BenefitsCostSharing Column Names:

['BenefitName', 'BusinessYear', 'CoinsInnTier1', 'CoinsInnTier2', 'CoinsOutofNet', 'CopayInnTier1', 'CopayInnTier2', 'CopayOutofNet', 'EHBVarReason', 'Exclusions', 'Explanation', 'ImportDate', 'IsCovered', 'IsEHB', 'IsExclFromInnMOOP', 'IsExclFromOonMOOP', 'IsStateMandate', 'IsSubjToDedTier1', 'IsSubjToDedTier2', 'IssuerId', 'IssuerId2', 'LimitQty', 'LimitUnit', 'MinimumStay', 'PlanId', 'QuantLimitOnSvc', 'RowNumber', 'SourceName', 'StandardComponentId', 'StateCode', 'StateCode2', 'VersionNum']
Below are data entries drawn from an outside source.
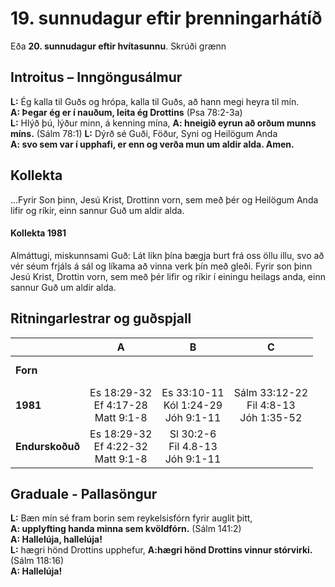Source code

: # 19. sunnudagur eftir þrenningarhátíð

Eða **20. sunnudagur eftir hvítasunnu**.
Skrúði grænn

## Introitus – Inngöngusálmur

**L:** Ég kalla til Guðs og hrópa, kalla til Guðs, að hann megi heyra til mín.  
**A: Þegar ég er í nauðum, leita ég Drottins**  (Psa 78:2-3a)  
**L:** Hlýð þú, lýður minn, á kenning mína, 
**A: hneigið eyrun að orðum munns míns.** (Sálm 78:1)
**L:** Dýrð sé Guði, Föður, Syni og Heilögum Anda  
**A: svo sem var í upphafi, er enn og verða mun um aldir alda. Amen.**  

## Kollekta

…Fyrir Son þinn, Jesú Krist, Drottinn vorn, sem með þér og Heilögum Anda lifir og ríkir, einn sannur Guð um aldir alda.

#### Kollekta 1981

Almáttugi, miskunnsami Guð: Lát líkn þína bægja burt frá oss öllu illu,
svo að vér séum frjáls á sál og líkama að vinna verk þín með gleði. Fyrir
son þinn Jesú Krist, Drottin vorn, sem með þér lifir og ríkir í einingu
heilags anda, einn sannur Guð um aldir alda.

## Ritningarlestrar og guðspjall

| |**A**|**B**|**C**|
|:---|:---:|:---:|:---:|
|**Forn**| <br> <br> | <br> <br> | <br> <br> |
|**1981**| Es 18:29-32<br>Ef 4:17-28<br>Matt 9:1-8|Es 33:10-11<br>Kól 1:24-29<br>Jóh 9:1-11|Sálm 33:12-22<br>Fil 4:8-13<br>Jóh 1:35-52 |
|**Endurskoðuð**|Es 18:29-32<br>Ef 4:22-32<br>Matt 9:1-8|Sl 30:2-6<br>Fil 4.8-13<br>Jóh 9:1-11| <br> <br> |

## Graduale - Pallasöngur

**L:** Bæn mín sé fram borin sem reykelsisfórn fyrir auglit þitt,  
**A: upplyfting handa minna sem kvöldfórn.** (Sálm 141:2)  
**A: Hallelúja, hallelúja!**  
**L:** hægri hönd Drottins upphefur, 
**A:hægri hönd Drottins vinnur stórvirki.** (Sálm 118:16)  
**A: Hallelúja!**  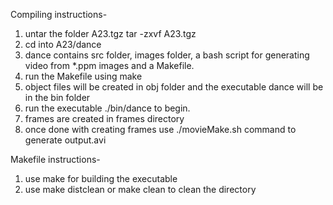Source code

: Compiling instructions-
1) untar the folder A23.tgz
	tar -zxvf A23.tgz
2) cd into A23/dance
3) dance contains src folder, images folder, a bash script for generating video from *.ppm images and a Makefile.
4) run the Makefile using make
5) object files will be created in obj folder and the executable dance will be in the bin folder
6) run the executable ./bin/dance to begin.
7) frames are created in frames directory
8) once done with creating frames use ./movieMake.sh command to generate output.avi

Makefile instructions-
1) use make for building the executable
2) use make distclean or make clean to clean the directory
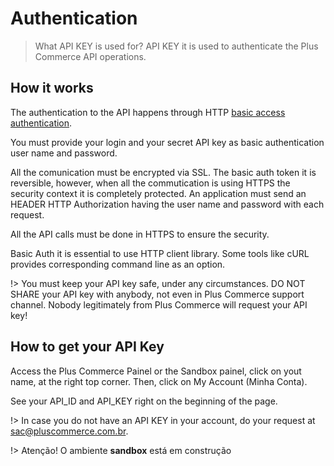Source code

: # Authentication

> What API KEY is used for? API KEY it is used to authenticate the Plus Commerce API operations.

## How it works

The authentication to the API happens through HTTP [basic access authentication](https://en.wikipedia.org/wiki/Basic_access_authentication).

You must provide your login and your secret API key as basic authentication user name and password.

All the comunication must be encrypted via SSL. The basic auth token it is reversible, however, when all the commutication is using HTTPS the security context it is completely protected. An application must send an HEADER HTTP Authorization having the user name and password with each request.

All the API calls must be done in HTTPS to ensure the security.

Basic Auth it is essential to use HTTP client library. Some tools like cURL provides corresponding command line as an option.

!> You must keep your API key safe, under any circumstances. DO NOT SHARE your API key with anybody, not even in Plus Commerce support channel. Nobody legitimately from Plus Commerce will request your API key!

## How to get your API Key

Access the Plus Commerce Painel or the Sandbox painel, click on yout name, at the right top corner. Then, click on My Account (Minha Conta).

See your API_ID and API_KEY right on the beginning of the page.

!> In case you do not have an API KEY in your account, do your request at sac@pluscommerce.com.br.

!> Atenção! O ambiente **sandbox** está em construção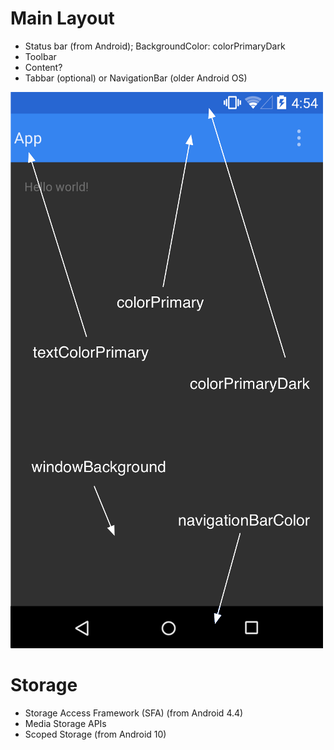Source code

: # Main Layout

- Status bar (from Android); BackgroundColor: colorPrimaryDark
- Toolbar
- Content?
- Tabbar (optional) or NavigationBar (older Android OS)

![android_layout_colornames.webp](assets/android_layout_colornames.webp)

# Storage

- Storage Access Framework (SFA) (from Android 4.4)
- Media Storage APIs
- Scoped Storage (from Android 10)
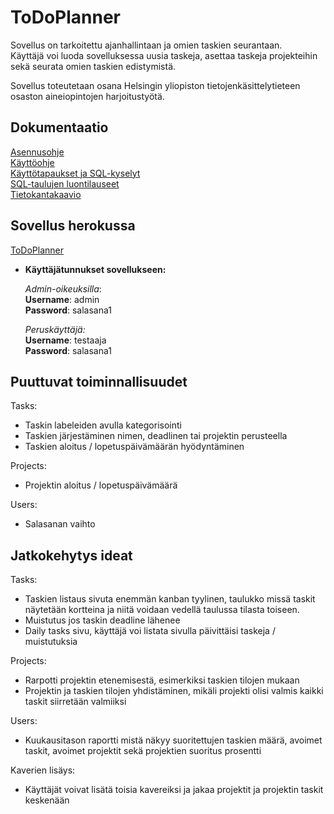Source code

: # ToDoPlanner

Sovellus on tarkoitettu ajanhallintaan ja omien taskien seurantaan.  
Käyttäjä voi luoda sovelluksessa uusia taskeja, asettaa taskeja projekteihin sekä seurata omien taskien edistymistä.  

Sovellus toteutetaan osana Helsingin yliopiston tietojenkäsittelytieteen osaston aineiopintojen harjoitustyötä.

## Dokumentaatio
[Asennusohje](https://github.com/Patrieli/ToDoPlanner/blob/master/documentation/asennusohje.md)  
[Käyttöohje](https://github.com/Patrieli/ToDoPlanner/blob/master/documentation/kayttoohje.md)  
[Käyttötapaukset ja SQL-kyselyt](https://github.com/Patrieli/ToDoPlanner/blob/master/documentation/k%C3%A4ytt%C3%B6tapaukset.md)  
[SQL-taulujen luontilauseet](https://github.com/Patrieli/ToDoPlanner/blob/master/documentation/taulujenluontiskriptit.md)  
[Tietokantakaavio](https://github.com/Patrieli/ToDoPlanner/blob/master/documentation/pictures/tietokantakaavio.jpg) 


## Sovellus herokussa
[ToDoPlanner](https://todoplanneri.herokuapp.com/)

- **Käyttäjätunnukset sovellukseen:**  

	 *Admin-oikeuksilla*:  
  **Username**: admin  
  **Password**: salasana1  

	*Peruskäyttäjä:*  
  **Username**: testaaja  
  **Password**: salasana1  

## Puuttuvat toiminnallisuudet  
Tasks:  
- Taskin labeleiden avulla kategorisointi  
- Taskien järjestäminen nimen, deadlinen tai projektin perusteella  
- Taskien aloitus / lopetuspäivämäärän hyödyntäminen

Projects:  
- Projektin aloitus / lopetuspäivämäärä  

Users:
- Salasanan vaihto  

## Jatkokehytys ideat  
Tasks:  
- Taskien listaus sivuta enemmän kanban tyylinen, taulukko missä taskit näytetään kortteina ja niitä voidaan vedellä taulussa tilasta toiseen.  
- Muistutus jos taskin deadline lähenee  
- Daily tasks sivu, käyttäjä voi listata sivulla päivittäisi taskeja / muistutuksia  

Projects:  
- Rarpotti projektin etenemisestä, esimerkiksi taskien tilojen mukaan  
- Projektin ja taskien tilojen yhdistäminen, mikäli projekti olisi valmis kaikki taskit siirretään valmiiksi  

Users:  
- Kuukausitason raportti mistä näkyy suoritettujen taskien määrä, avoimet taskit, avoimet projektit sekä projektien suoritus prosentti  

Kaverien lisäys:  
- Käyttäjät voivat lisätä toisia kavereiksi ja jakaa projektit ja projektin taskit keskenään

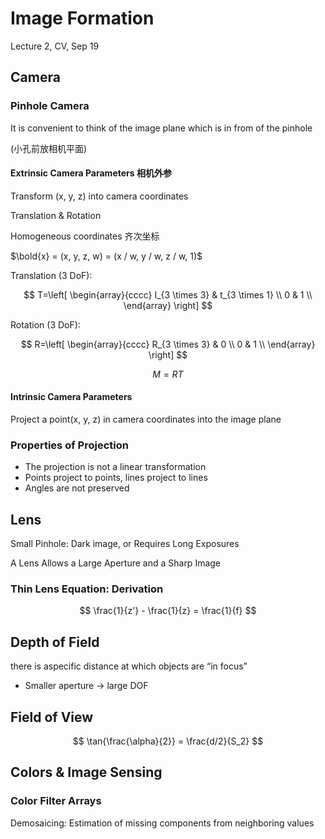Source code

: # Image Formation
Lecture 2, CV, Sep 19

## Camera
### Pinhole Camera
It is convenient to think of the image plane which is in from of the pinhole

(小孔前放相机平面)

#### Extrinsic Camera Parameters 相机外参
Transform (x, y, z) into camera coordinates

Translation & Rotation

Homogeneous coordinates 齐次坐标

$\bold{x} = (x, y, z, w) = (x / w, y / w, z / w, 1)$

Translation (3 DoF): 

$$
T=\left[
\begin{array}{cccc} 
    I_{3 \times 3} &  t_{3 \times 1} \\  
   0  &  1 \\
\end{array}
\right]
$$

Rotation (3 DoF): 

$$
R=\left[
\begin{array}{cccc} 
    R_{3 \times 3} &  0 \\  
   0  &  1 \\
\end{array}
\right]
$$

$$
M = R T
$$



#### Intrinsic Camera Parameters
Project a point(x, y, z) in camera coordinates into the image plane

### Properties of Projection
* The projection is not a linear transformation
* Points project to points, lines project to lines
* Angles are not preserved

## Lens
Small Pinhole: Dark image, or Requires Long Exposures

A Lens Allows a Large Aperture and a Sharp Image

### Thin Lens Equation: Derivation
$$
\frac{1}{z'} - \frac{1}{z} = \frac{1}{f}
$$

## Depth of Field
there is aspecific distance at which objects are “in focus”

* Smaller aperture -> large DOF

## Field of View
$$
\tan{\frac{\alpha}{2}} = \frac{d/2}{S_2}
$$

## Colors & Image Sensing
### Color Filter Arrays
Demosaicing: Estimation of missing components from neighboring values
BusinessRules Column Names:

['BusinessYear', 'StateCode', 'IssuerId', 'SourceName', 'VersionNum', 'ImportDate', 'IssuerId2', 'TIN', 'ProductId', 'StandardComponentId', 'EnrolleeContractRateDeterminationRule', 'TwoParentFamilyMaxDependentsRule', 'SingleParentFamilyMaxDependentsRule', 'DependentMaximumAgRule', 'ChildrenOnlyContractMaxChildrenRule', 'DomesticPartnerAsSpouseIndicator', 'SameSexPartnerAsSpouseIndicator', 'AgeDeterminationRule', 'MinimumTobaccoFre

This database contains 6 tables describing the insurance rates (Rate), insurance plan attributes (PlanAttributes), business rules (BusinessRules), Service area covered (ServiceArea), and cost sharing attributes of the insurance plan (BenefitsCostSharing). The remaining two tables provide continuity between years so that insurance plans can be joined across 2014, 2015, and 2016. (Crosswalk2015 and Crosswalk2016) Definitions of the fields in the database can be found [here](https://www.cms.gov/cciio/resources/data-resources/marketplace-puf.html). 

## Exploratory Analysis

The initial analysis focuses on the Rate table. There are several different insurance rates in this table depending on whether the insurance plan applies to an individual, a individual who smokes, a couple, an individual with dependents, or a couple with dependents. First, we construct a dataframe of the IndividualRates (regardless of state) for 2016. Since not all plants are for individuals, we remove entries where this value is NULL. Then, we calculate summary statistics of these rates. Finally, we make a histogram of individual rates.